Exercise brief:
The answer must be every line from the listing that holds the string "Dissertation".

Source records:
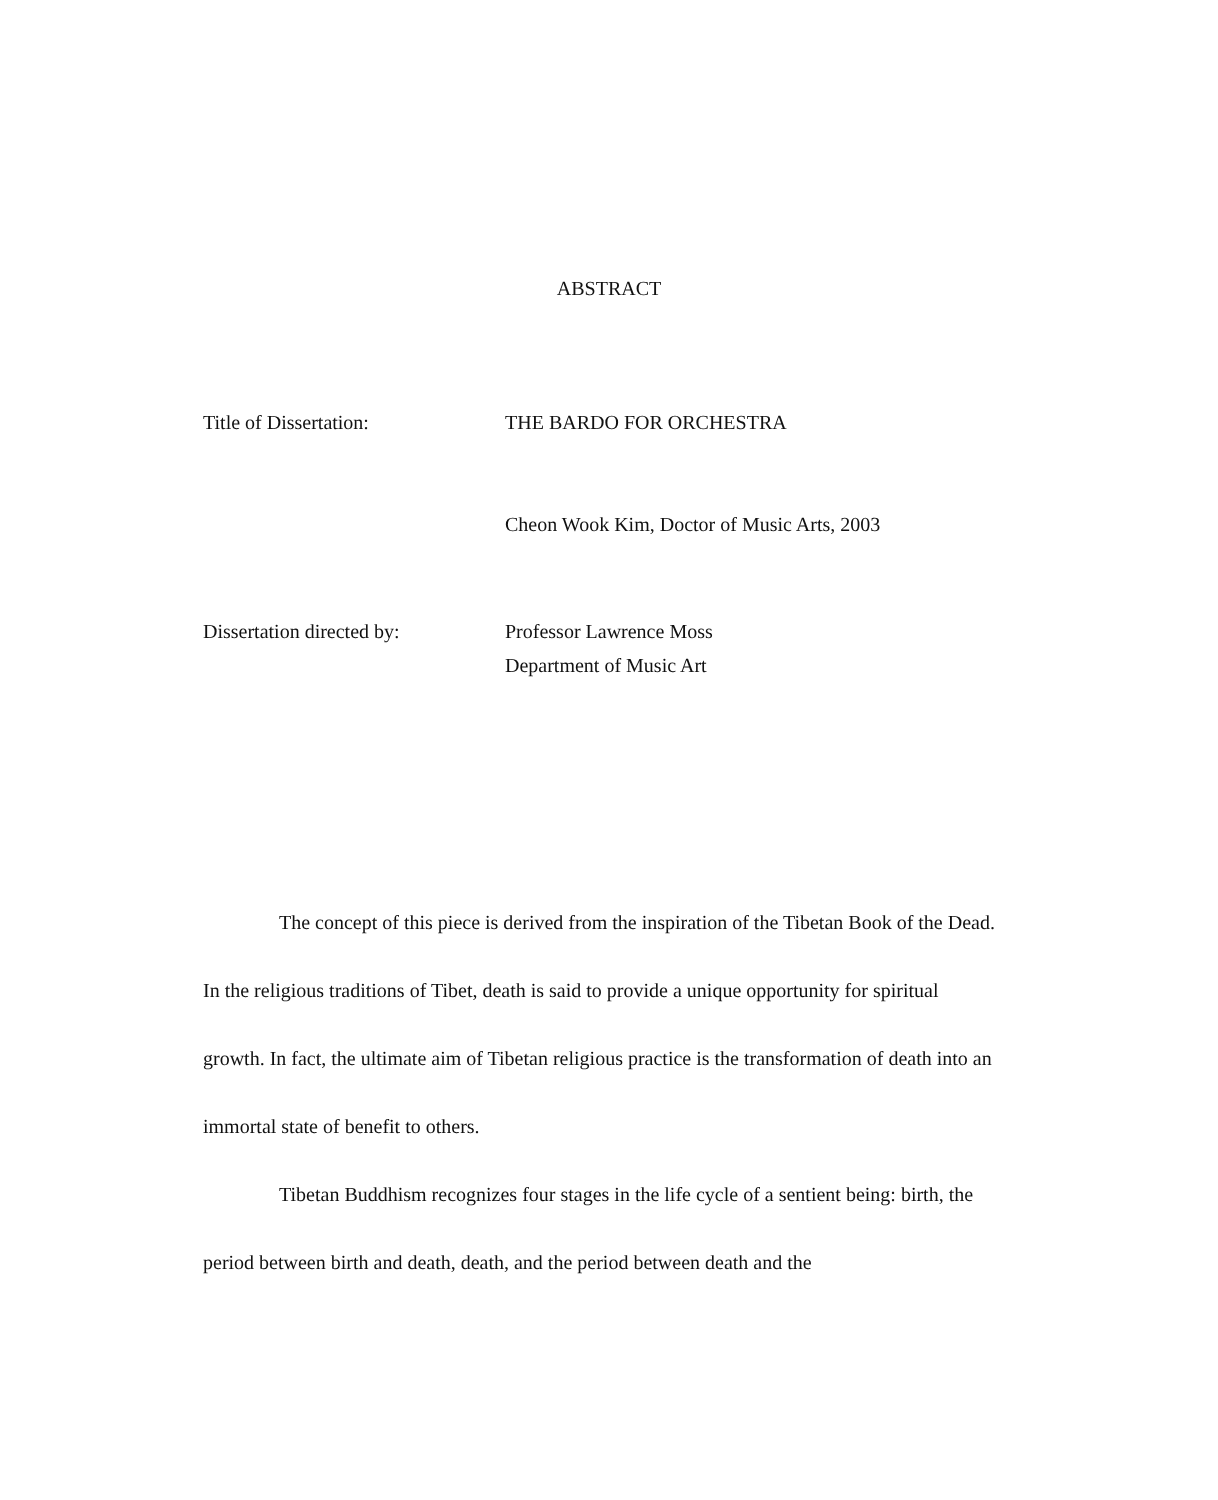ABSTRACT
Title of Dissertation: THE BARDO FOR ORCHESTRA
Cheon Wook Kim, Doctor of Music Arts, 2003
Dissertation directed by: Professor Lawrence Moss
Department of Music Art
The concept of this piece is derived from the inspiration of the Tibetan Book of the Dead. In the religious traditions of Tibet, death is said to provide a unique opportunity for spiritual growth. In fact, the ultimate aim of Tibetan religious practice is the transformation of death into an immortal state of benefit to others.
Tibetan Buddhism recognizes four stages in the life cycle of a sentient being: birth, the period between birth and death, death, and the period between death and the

Result:
Title of Dissertation: THE BARDO FOR ORCHESTRA
Dissertation directed by: Professor Lawrence Moss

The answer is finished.